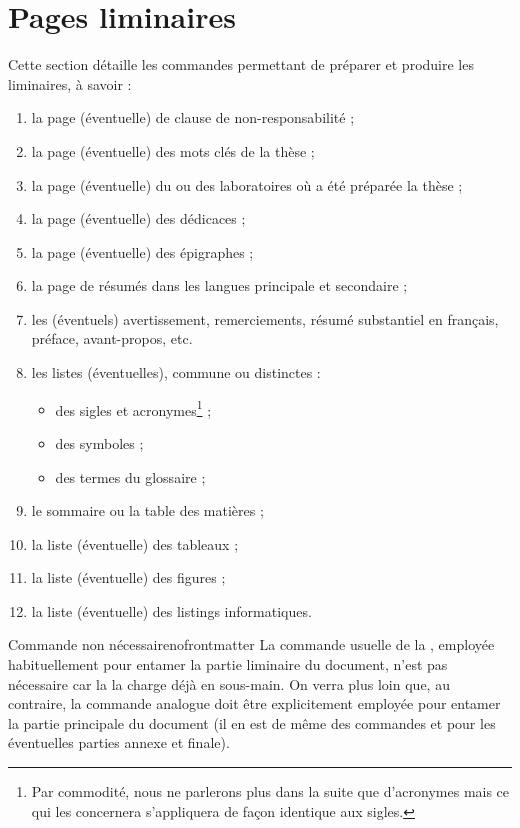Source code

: \chapter{Pages liminaires}\label{cha:liminaires}

Cette section détaille les commandes permettant de préparer et produire les
\glspl{liminaire}, à savoir :
\begin{enumerate}
\item la page (éventuelle) de clause de non-responsabilité ;
\item la page (éventuelle) des mots clés de la thèse ;
\item la page (éventuelle) du ou des laboratoires où a été préparée la thèse ;
\item la page (éventuelle) des dédicaces ;
\item la page (éventuelle) des épigraphes ;
\item la page de résumés dans les langues principale et secondaire ;
\item les (éventuels) avertissement, remerciements, résumé substantiel en
  français, préface, avant-propos, etc.
\item les listes (éventuelles), commune ou distinctes :
  \begin{itemize}
  \item des sigles et acronymes\footnote{Par commodité, nous ne parlerons plus
      dans la suite que d'acronymes mais ce qui les concernera s'appliquera de
      façon identique aux sigles.} ;
  \item des symboles ;
  \item des termes du glossaire ;
  \end{itemize}
\item le sommaire ou la table des matières ;
\item la liste (éventuelle) des tableaux ;
\item la liste (éventuelle) des figures ;
\item la liste (éventuelle) des listings informatiques.
\end{enumerate}

\begin{dbremark}{Commande \protect{} non nécessaire}{nofrontmatter}
  La commande  usuelle de la , employée
  habituellement pour entamer la partie liminaire du document, n'est pas
  nécessaire car la \yatcl{} la charge déjà en sous-main. On verra plus loin
  que, au contraire, la commande analogue  doit être
  explicitement employée pour entamer la partie principale du document (il en
  est de même des commandes  et  pour les
  éventuelles parties annexe et finale).
\end{dbremark}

::::::::::

Tell how many lines in the entries above include the word "commandes", and respond with the number alone.

2